- **TUJUAN TUGAS 1**:
Dalam catatan perjalanan ke Bireuen di bawah, kota mana yang dahulu harus dilalui untuk pergi dari Pidie ke Meulaboh?
- **TUJUAN TUGAS 2**:
Ketik ulang catatan perjalanan ke Bireuen di bawah mulai dari bagian yang memuat "PERJALANAN MELINTASI KUBURAN", lalu berhenti setelah "di pintu rumah.".
- **TUJUAN TUGAS 3**:
Lanjutkan catatan perjalanan ke Bireuen di bawah dari kalimat terakhirnya.
***** KUTIPAN TERPILIH
Senin, 03 Agustus 2009

PERJALANAN MELINTASI KUBURAN ANEUK MANYAK


Beberapa hari yang lalu saya menyempatkan diri pulang kampung ke Bireuen, menjenguk keluarga. Setelah saya tinggalkan beberapa minggu, karena harus melaksanakan tugas di Samadua, kepulangan kali ini tentu saja membawa selaksa kerinduan pada anak-anak, isteri dan orangtua serta adik-adik tercinta. Saya membayangkan, seraut wajah teduh perempuan ”penjaga rumah”, akan menyambut saya dengan cinta...... Saya tidak melupakan hangatnya pelukan dua gadis kecil ketika saya pulang pertama kali, bulan lalu. Saya membayangkan, sambutan yang sama akan menunggu di pintu rumah.
Tapi untuk itu saya harus menempuh ratusan kilometer, jalan berkelok, berliku, curam dan sempit. Itulah jalan peninggalan penjajah Belanda yang pada awalnya adalah jalan setapak. Konon, jalan tersebut dibuat untuk mempersingkat jarak tempuh antara Meulaboh dengan Pidie. Sebelumnya, untuk menuju Meulaboh dari Pidie, atau sebaliknya, harus melalui Banda Aceh, pada masa itu masih bernama Koetaradja.

Ya, untuk sampai ke Bireuen, sekarang bisa melewati puncak Geumpang menuju kawasan Pidie di utara. Kalau saya berangkat dari Samadua, tentu saya harus melewati tiga Kabupaten sebelum ”mendaki” gunung menuju Beureunun, kemudian melanjutkan perjalanan ke kampung halaman di Kota Juang tercinta, juga melewati dua Kabupaten lagi.

Perjalanan sejauh itu sangat melelahkan, namun saya menikmatinya dengan beberapa alasan. Pertama, saya yakin bahwa kepulangan saya akan disambut sukacita oleh keluarga, terutama isteri dan anak-anak. Sepasang mata indah, akan membawa saya tenggelam pada seribu danau. Tatapan rindu memancarkan aura keteduhan, yang bisa membuang gelisah, berhari-hari dan berminggu-minggu sendiri di Samadua.
**********
***** DATA MENTAH
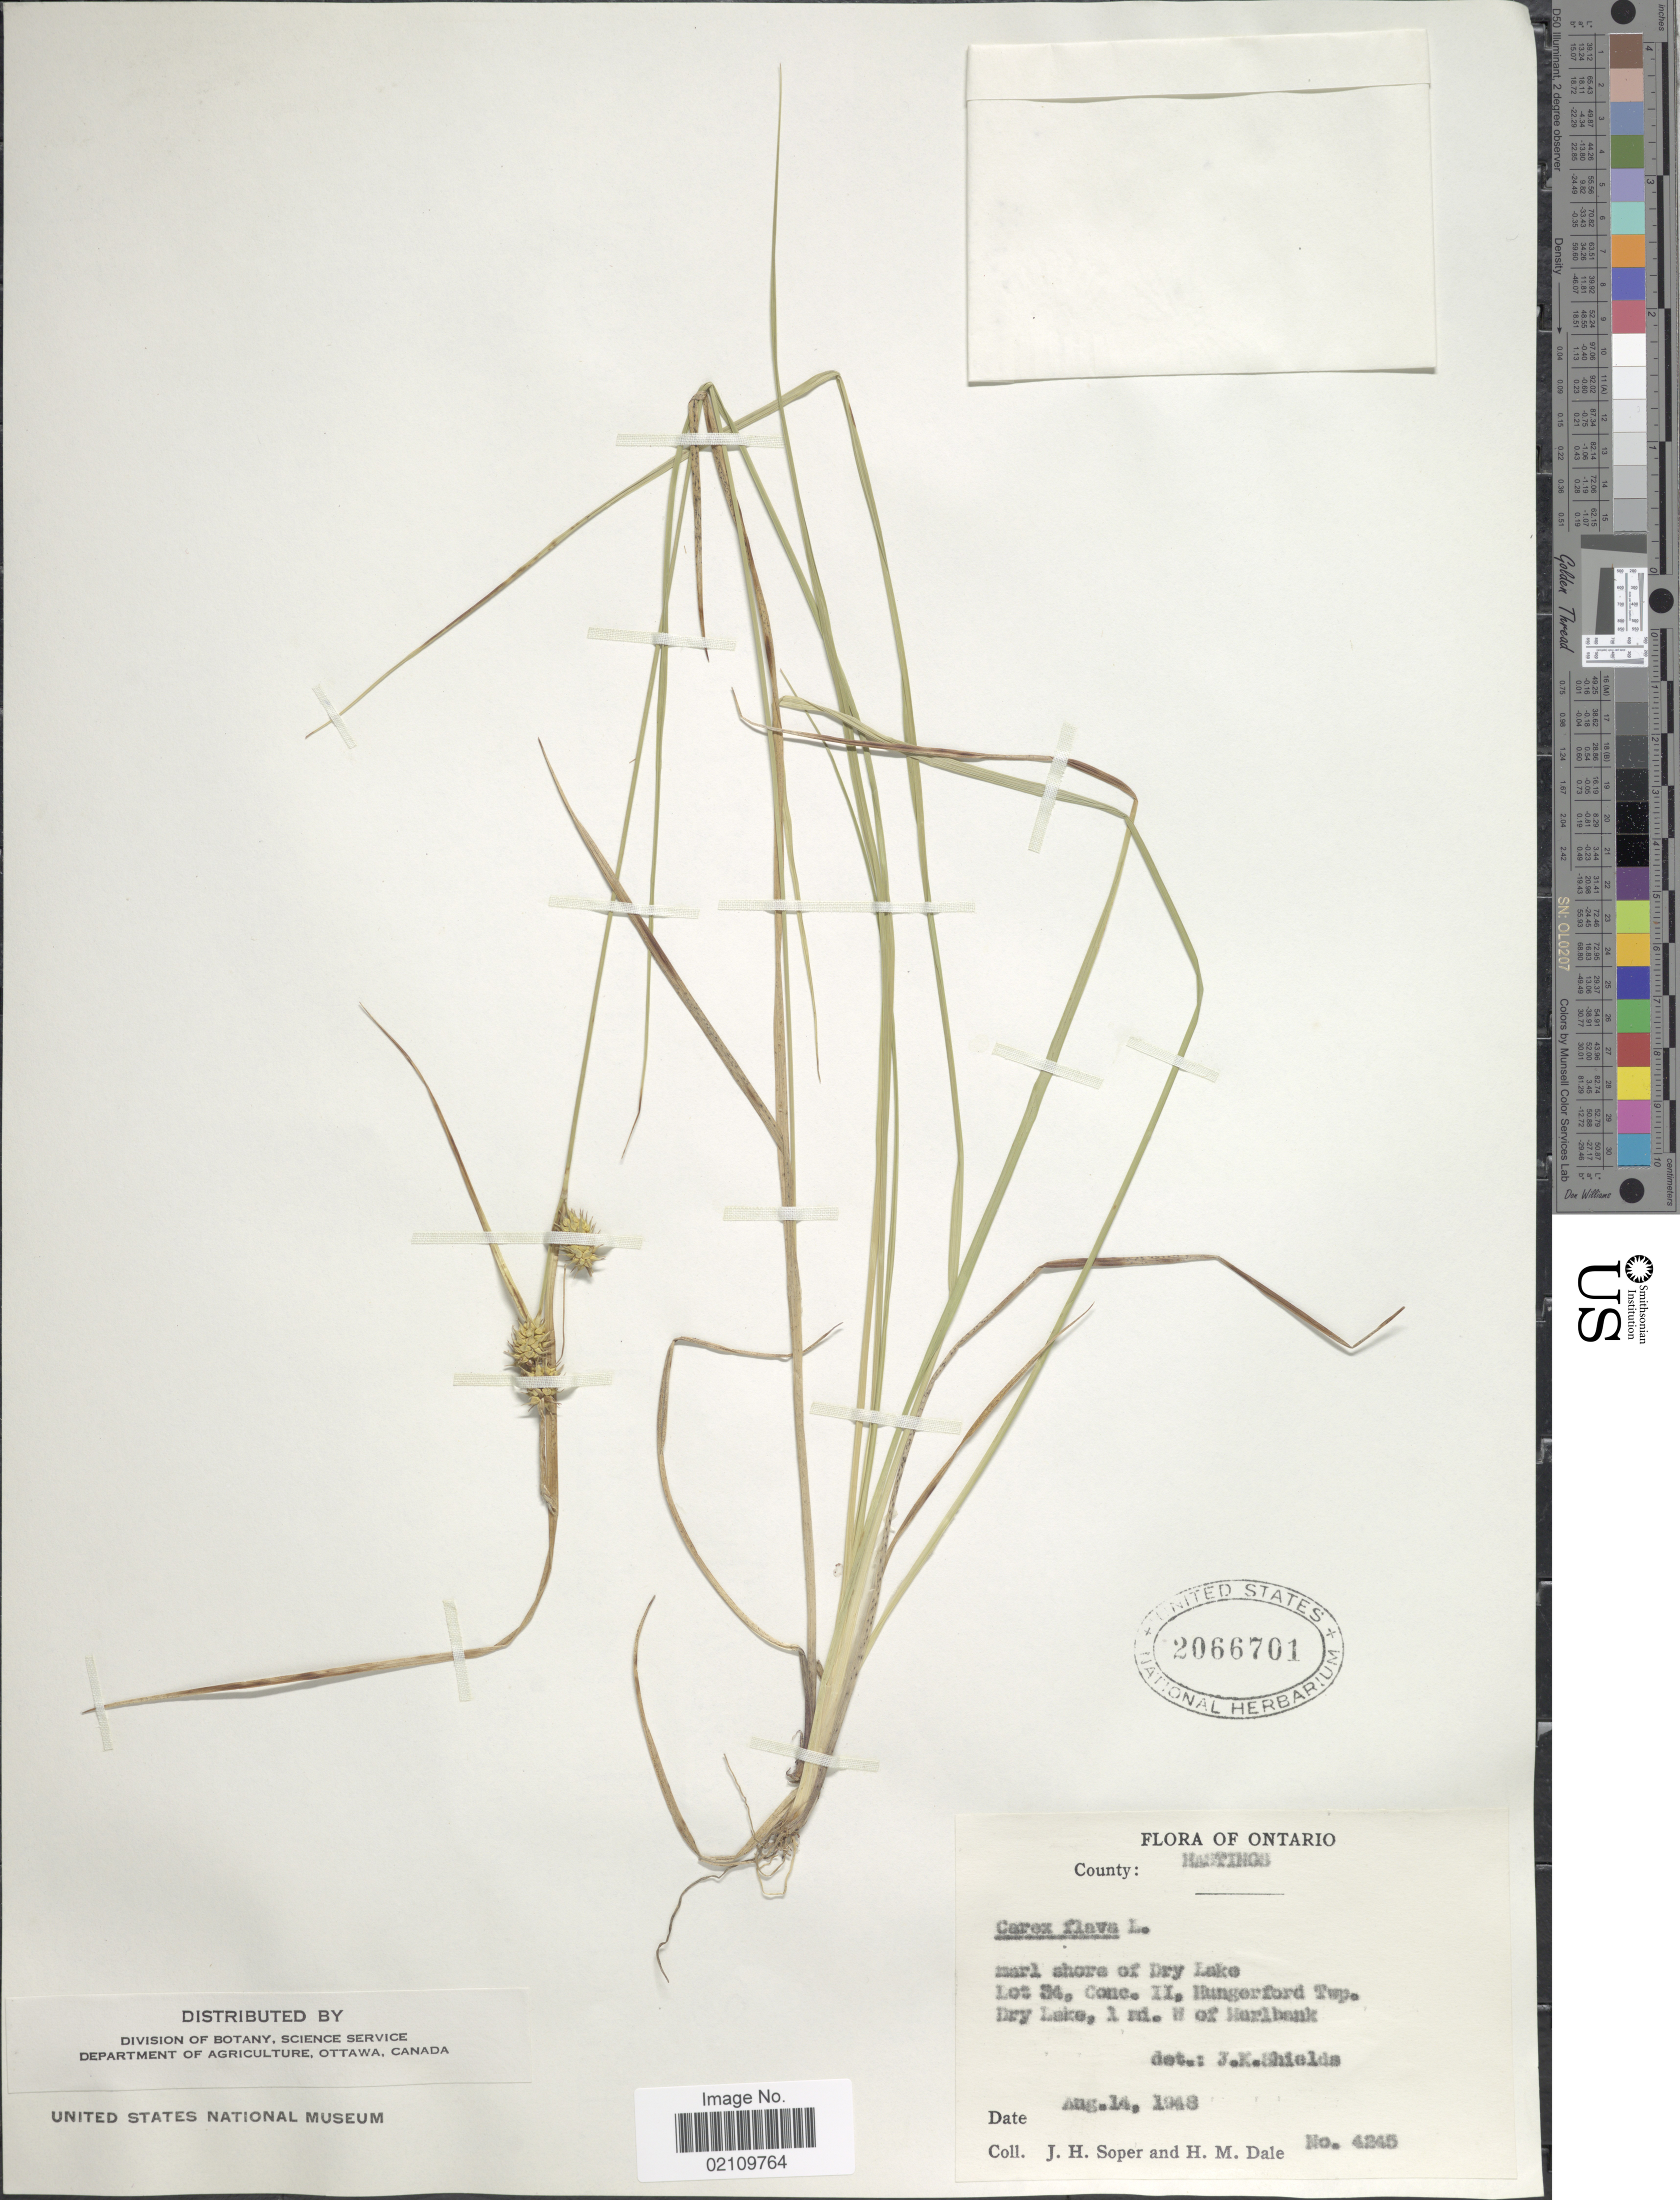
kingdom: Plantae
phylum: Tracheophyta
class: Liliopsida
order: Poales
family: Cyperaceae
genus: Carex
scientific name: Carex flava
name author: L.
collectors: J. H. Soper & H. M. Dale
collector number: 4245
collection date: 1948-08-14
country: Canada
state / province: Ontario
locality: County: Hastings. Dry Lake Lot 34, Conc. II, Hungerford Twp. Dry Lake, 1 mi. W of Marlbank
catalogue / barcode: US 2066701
**********
- **JAWABAN YANG DIHARAPKAN 1**:
Banda Aceh, yang pada masa itu masih bernama Koetaradja.

- **JAWABAN YANG DIHARAPKAN 2**:
PERJALANAN MELINTASI KUBURAN ANEUK MANYAK


Beberapa hari yang lalu saya menyempatkan diri pulang kampung ke Bireuen, menjenguk keluarga. Setelah saya tinggalkan beberapa minggu, karena harus melaksanakan tugas di Samadua, kepulangan kali ini tentu saja membawa selaksa kerinduan pada anak-anak, isteri dan orangtua serta adik-adik tercinta. Saya membayangkan, seraut wajah teduh perempuan ”penjaga rumah”, akan menyambut saya dengan cinta...... Saya tidak melupakan hangatnya pelukan dua gadis kecil ketika saya pulang pertama kali, bulan lalu. Saya membayangkan, sambutan yang sama akan menunggu di pintu rumah.

- **JAWABAN YANG DIHARAPKAN 3**:
Kedua, saya adalah orang yang suka ”berpetualang”. Perjalanan, jauh atau dekat, selalu saya nikmati. Setiap jengkal aspal dan ribuan meter tanah Tuhan yang yang saya lewati, beberapa diantaranya saya catat dalam memori yang terdalam. Ketika melewati gunung demi gunung, memecah belah kesunyian Tutut, Geumpang, Mane dan Tangse saya faham dengan banyaknya eksplorasi alam milik Tuhan, yang dilakukan oleh tangan-tangan jahil manusia.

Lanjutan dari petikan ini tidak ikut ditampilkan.